— Хорошая какая девчушка, — произнёс Иван, когда все шли к оставленным на привокзальной площади подводам. — Не ходит по земле, будто летает над ней.
— Хорошая, — согласилась и Анна. Они с Иваном чуть приотстали от других. Потом Анна вообще остановилась. — Всё, что она говорила о Семёне, правда. Я с твоими рассказами сравнивала.
— Ну вот, — кивнул Иван.
Анна сделала несколько шагов и снова приостановилась, поглядела в ту сторону, куда скрылся поезд. И вдруг сказала:
— Только у неё… и Леночки одинаковые глаза.
Иван чуть шевельнул поседевшими, как и волосы, бровями.
— Мало ли людей на земле с одинаковыми глазами…
Анна всё смотрела и смотрела в ту сторону, куда ушёл поезд, точно ожидая, что он вернётся.
Потом произнесла вполголоса:
— Да это-то так…
И они пошли дальше.
Горькие, тяжёлые или тревожные, как рекомендовал Кружилин, стихи у Дмитрия не писались. И никакие не писались, он проводил ночи без сна, сидел за столом, выводил на бумаге строчки, затем рвал листы и обрывки бросал под стол. Брал новый лист, записывал возникшее в голове другое четверостишие:
Лихорадит древнюю планету,
Много бед и много слёз на ней.
Я обязан рассказать об этом
В суматохе проходящих дней…
И снова рвал.
На земле стояла сухая и жёлтая осень, вечера были тёплыми, Дмитрий сидел с открытой форточкой, до него доносились звуки постепенно затихающей деревни. Когда умолкало всё — и скрип затворяемых где-то ворот, и глухой стук запоздалых дрожек, и последние голоса, долго ещё слышалось далёкое треньканье балалайки или звуки гармошки, временами беззаботный девичий смех. Затем умолкали, прекращались и эти звуки, прошедший день со всеми своими делами и заботами, радостями и горестями, отшумев, навсегда проваливался в чёрную ночь, в небытие, проваливался, казалось Дмитрию, всё глубже и глубже. Над всей землёй стояла теперь одна чёрная тишина, и ничего больше, и стоять она, чудилось, будет вечно.

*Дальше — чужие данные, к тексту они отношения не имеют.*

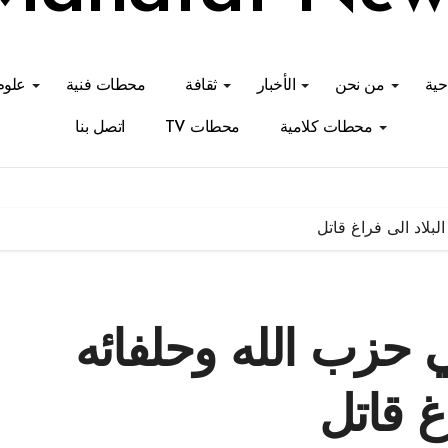
احية
من نحن
الأخبار
ثقافة
محطات فنية
علوم
محطات كلامية
محطات TV
اتصل بنا
بلاد الى فراغ قاتل
حزب الله وحلفائه
غ قاتل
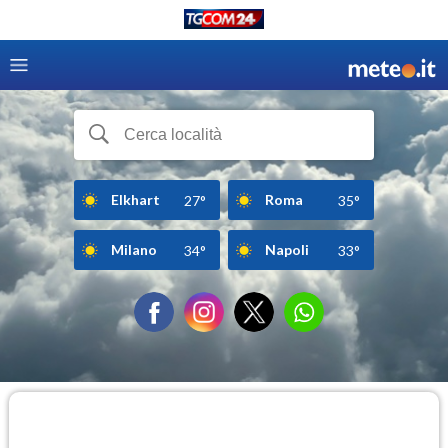
Elkhart
Roma
27°
35°
Milano
Napoli
34°
33°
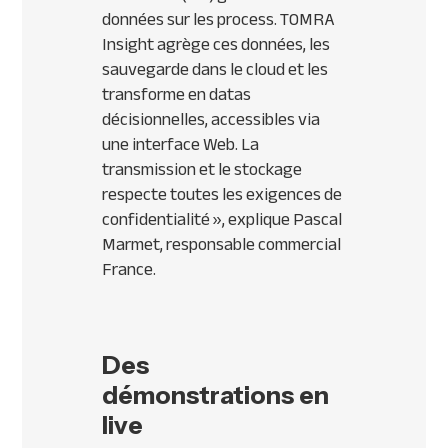
données sur les process. TOMRA
Insight agrège ces données, les
sauvegarde dans le cloud et les
transforme en datas
décisionnelles, accessibles via
une interface Web. La
transmission et le stockage
respecte toutes les exigences de
confidentialité
», explique Pascal
Marmet, responsable commercial
France.
Des
démonstrations en
live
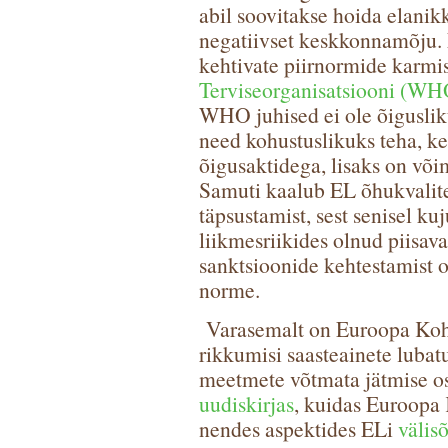
abil soovitakse hoida elanik
negatiivset keskkonnamõju.
kehtivate piirnormide karmis
Terviseorganisatsiooni (WHO
WHO juhised ei ole õigusliku
need kohustuslikuks teha, ke
õigusaktidega, lisaks on või
Samuti kaalub EL õhukvalit
täpsustamist, sest senisel k
liikmesriikides olnud piisava
sanktsioonide kehtestamist o
norme.
Varasemalt on Euroopa Koh
rikkumisi saasteainete lubat
meetmete võtmata jätmise o
uudiskirjas
, kuidas Euroopa 
nendes aspektides ELi
välis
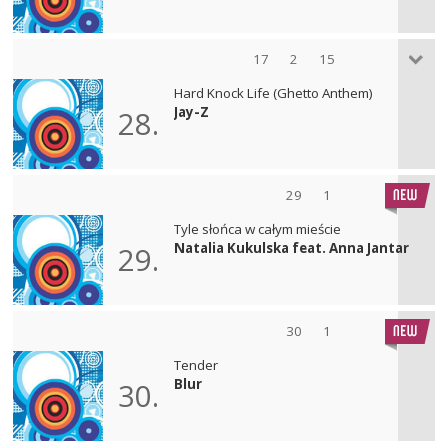
17
2
15
Hard Knock Life (Ghetto Anthem)
Jay-Z
28.
29
1
Tyle słońca w całym mieście
Natalia Kukulska feat. Anna Jantar
29.
30
1
Tender
Blur
30.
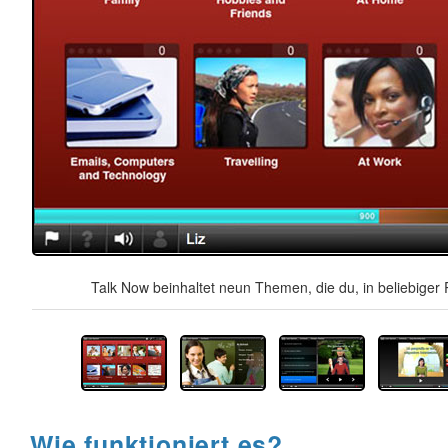
Talk Now beinhaltet neun Themen, die du, in beliebiger 
Wie funktioniert es?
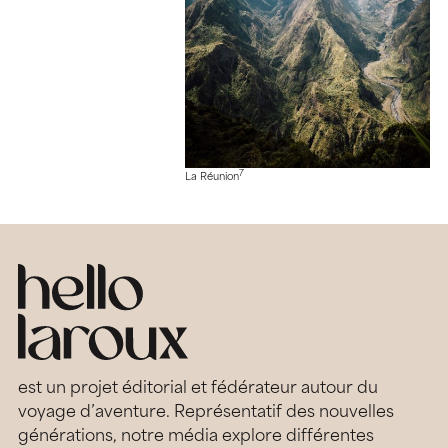
7
La Réunion
est un projet éditorial et fédérateur autour du
voyage d’aventure. Représentatif des nouvelles
générations, notre média explore différentes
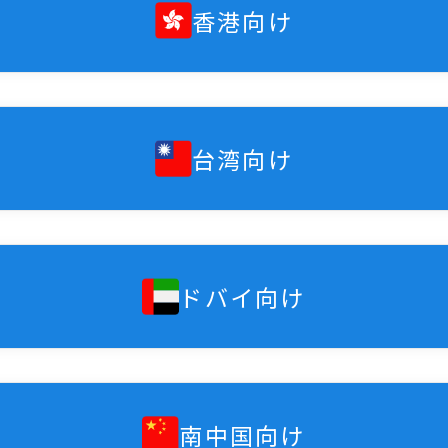
香港向け
台湾向け
ドバイ向け
南中国向け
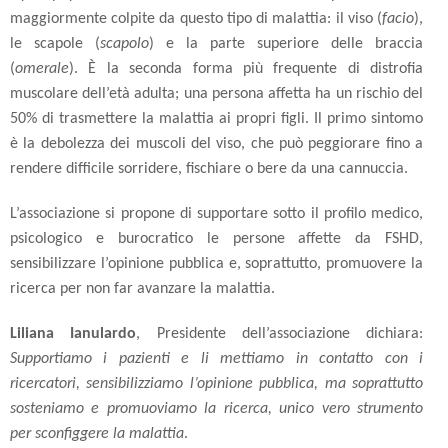
maggiormente colpite da questo tipo di malattia: il viso (
facio
),
le scapole (
scapolo
) e la parte superiore delle braccia
(
omerale
). È la seconda forma più frequente di distrofia
muscolare dell’età adulta; una persona affetta ha un rischio del
50% di trasmettere la malattia ai propri figli. Il primo sintomo
è la debolezza dei muscoli del viso, che può peggiorare fino a
rendere difficile sorridere, fischiare o bere da una cannuccia.
L’associazione si propone di supportare sotto il profilo medico,
psicologico e burocratico le persone affette da FSHD,
sensibilizzare l’opinione pubblica e, soprattutto, promuovere la
ricerca per non far avanzare la malattia.
Liliana Ianulardo
, Presidente dell’associazione dichiara:
Supportiamo i pazienti e li mettiamo in contatto con i
ricercatori, sensibilizziamo l’opinione pubblica, ma soprattutto
sosteniamo e promuoviamo la ricerca, unico vero strumento
per sconfiggere la malattia
.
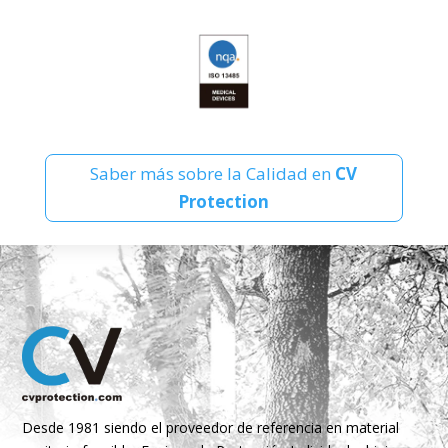
Saber más sobre la Calidad en
CV
Protection
Desde 1981 siendo el proveedor de referencia en material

Но вдруг эту тишину, всегда неожиданно, прорывал петушиный крик. Первому петуху откликался другой, третий, десятый. Древний, как сама земля, петушиный перезвон предупреждал людей о приближении рассвета и нового светлого дня.
Запустив пальцы в волосы, Дмитрий Савельев слушал петушиные песни и угрюмо думал: почему это он обязан рассказывать о всех бедах и всех слезах на планете? По какому праву он берёт на себя эту обязанность? И отвечал себе: по праву поэта, по праву художника… Как Кружилин тогда, в доме Натальи Александровны, говорил? Люди постоянно должны помнить: многое из того, что делается на земле, — за пределами человеческого. Вот тот же Алейников. Ужасная судьба… А внучка его не ходит по земле, а будто летает над ней. Он, Дмитрий, слышал эти слова дяди Ивана, а потом они с матерью отстали. Ради того, чтобы она летала, и принял Алейников такую смерть. Это так… Об этом художник тоже должен всем рассказать. Чтобы таким, как эта Ирина, как дочка Семёна, чтобы тем парнишкам и девчонкам, беззаботно смеющимся где-то в ночной тиши, не сломали крыльев. Это не только его право. Это его долг.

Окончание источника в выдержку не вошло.